## Fragmento del documento:
──────

A fines de abril de 2025, el funeral de Carlos Acevedo, alias “el Guatón Mutema”, no fue solo el último adiós a un conocido narcotraficante de Quilicura; fue una demostración de poder que paralizó a dos comunas de la capital, obligó a cerrar colegios y comercios, y desplegó un operativo policial sin precedentes. La caravana, encabezada por una carroza Maserati, se convirtió en el símbolo de un fenómeno que venía gestándose por años: los “narcofunerales” como actos de afirmación territorial y desafío a la autoridad. Dos meses después, el eco de esa jornada resuena en la implementación de la Ley 21.717, una herramienta con la que el Estado busca pasar de ser un espectador reactivo a un actor que impone las reglas del juego en el espacio público.

──────

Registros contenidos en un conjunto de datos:
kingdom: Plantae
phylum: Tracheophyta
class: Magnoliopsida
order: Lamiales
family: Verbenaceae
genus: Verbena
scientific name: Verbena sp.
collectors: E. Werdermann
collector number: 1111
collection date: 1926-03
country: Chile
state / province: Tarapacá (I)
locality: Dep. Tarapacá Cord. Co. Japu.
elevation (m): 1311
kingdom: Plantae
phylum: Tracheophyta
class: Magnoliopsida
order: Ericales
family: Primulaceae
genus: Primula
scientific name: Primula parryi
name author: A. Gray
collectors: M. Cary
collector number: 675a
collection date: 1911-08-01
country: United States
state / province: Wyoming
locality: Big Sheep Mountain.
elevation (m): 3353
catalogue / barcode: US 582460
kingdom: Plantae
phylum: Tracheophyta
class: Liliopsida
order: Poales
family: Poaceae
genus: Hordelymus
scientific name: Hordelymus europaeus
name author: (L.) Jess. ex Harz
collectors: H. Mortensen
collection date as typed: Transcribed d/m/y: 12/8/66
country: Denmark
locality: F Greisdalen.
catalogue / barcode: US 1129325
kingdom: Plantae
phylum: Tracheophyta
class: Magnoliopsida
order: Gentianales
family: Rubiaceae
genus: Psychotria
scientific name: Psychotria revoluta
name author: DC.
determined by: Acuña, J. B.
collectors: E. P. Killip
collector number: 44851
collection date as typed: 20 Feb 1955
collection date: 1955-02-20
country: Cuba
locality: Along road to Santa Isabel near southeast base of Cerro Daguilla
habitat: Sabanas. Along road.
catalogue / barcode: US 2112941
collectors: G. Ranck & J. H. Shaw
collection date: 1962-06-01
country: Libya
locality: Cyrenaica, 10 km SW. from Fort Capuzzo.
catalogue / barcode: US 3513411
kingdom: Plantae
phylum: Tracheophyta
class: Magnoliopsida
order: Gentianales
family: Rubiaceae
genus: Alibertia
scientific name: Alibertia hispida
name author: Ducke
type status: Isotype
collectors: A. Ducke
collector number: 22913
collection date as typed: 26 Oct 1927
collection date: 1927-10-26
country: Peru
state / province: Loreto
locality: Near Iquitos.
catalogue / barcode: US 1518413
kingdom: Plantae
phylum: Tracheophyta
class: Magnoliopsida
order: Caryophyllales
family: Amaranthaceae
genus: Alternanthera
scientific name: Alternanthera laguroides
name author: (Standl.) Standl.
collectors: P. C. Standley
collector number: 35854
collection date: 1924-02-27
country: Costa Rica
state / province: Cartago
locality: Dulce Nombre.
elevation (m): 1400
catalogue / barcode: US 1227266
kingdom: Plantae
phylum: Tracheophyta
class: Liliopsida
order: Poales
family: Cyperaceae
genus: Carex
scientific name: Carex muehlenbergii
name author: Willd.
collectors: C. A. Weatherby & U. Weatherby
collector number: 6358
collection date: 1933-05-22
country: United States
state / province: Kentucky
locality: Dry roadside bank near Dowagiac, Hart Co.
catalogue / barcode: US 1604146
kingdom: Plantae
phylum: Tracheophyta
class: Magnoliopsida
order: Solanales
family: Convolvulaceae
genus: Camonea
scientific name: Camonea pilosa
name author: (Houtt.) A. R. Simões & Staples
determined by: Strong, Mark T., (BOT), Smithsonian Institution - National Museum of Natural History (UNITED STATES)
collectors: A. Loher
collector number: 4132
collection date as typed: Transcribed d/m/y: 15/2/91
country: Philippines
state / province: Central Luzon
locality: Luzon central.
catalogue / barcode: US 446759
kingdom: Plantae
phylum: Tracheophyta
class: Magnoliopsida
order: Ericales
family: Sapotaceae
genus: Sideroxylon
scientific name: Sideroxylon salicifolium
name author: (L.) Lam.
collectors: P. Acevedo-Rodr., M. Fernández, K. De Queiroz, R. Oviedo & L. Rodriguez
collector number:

──────

## Acciones requeridas:
(a) En el fragmento sobre los narcofunerales, cambia "Maserati" por "Mercedes-Benz" en el tramo que comienza en "A fines de abril" y termina en "el espacio público.".
(b) Según el fragmento sobre los narcofunerales, ¿qué ley implementa el Estado para dejar de ser un espectador reactivo?
(c) Prolonga el fragmento sobre los narcofunerales a partir de su última oración.
Las filas provienen de otra fuente.

## Resultados por tarea:
(a)
A fines de abril de 2025, el funeral de Carlos Acevedo, alias “el Guatón Mutema”, no fue solo el último adiós a un conocido narcotraficante de Quilicura; fue una demostración de poder que paralizó a dos comunas de la capital, obligó a cerrar colegios y comercios, y desplegó un operativo policial sin precedentes. La caravana, encabezada por una carroza Mercedes-Benz, se convirtió en el símbolo de un fenómeno que venía gestándose por años: los “narcofunerales” como actos de afirmación territorial y desafío a la autoridad. Dos meses después, el eco de esa jornada resuena en la implementación de la Ley 21.717, una herramienta con la que el Estado busca pasar de ser un espectador reactivo a un actor que impone las reglas del juego en el espacio público.

(b) La Ley 21.717.

(c)
El caso de “Mutema” fue la gota que rebalsó un vaso que contenía, según cifras de Carabineros, más de 2.300 funerales de alto riesgo desde 2019, el 65% de ellos en la Región Metropolitana. Estos eventos, caracterizados por fuegos artificiales, disparos al aire y extensos velorios que alteraban la vida de barrios enteros, evidenciaron una incapacidad estatal para contener la subcultura narco. La respuesta fue la nueva ley, promulgada en noviembre de 2024 y puesta en marcha a fines de mayo de 2025.
La normativa faculta al delegado presidencial regional para calificar un funeral como “de riesgo”, basándose en informes de las policías y Gendarmería. Una vez calificado, el proceso completo, desde la entrega del cuerpo hasta la inhumación, no puede exceder las 24 horas. Además, Carabineros puede definir el trayecto del cortejo, prohibir velorios en domicilios y realizar controles exhaustivos a los asistentes. El objetivo, según el ministro de Seguridad Pública, Luis Cordero, es “dar tranquilidad a las personas” y evitar que estos ritos se usen como “un mecanismo de enaltecimiento del crimen”.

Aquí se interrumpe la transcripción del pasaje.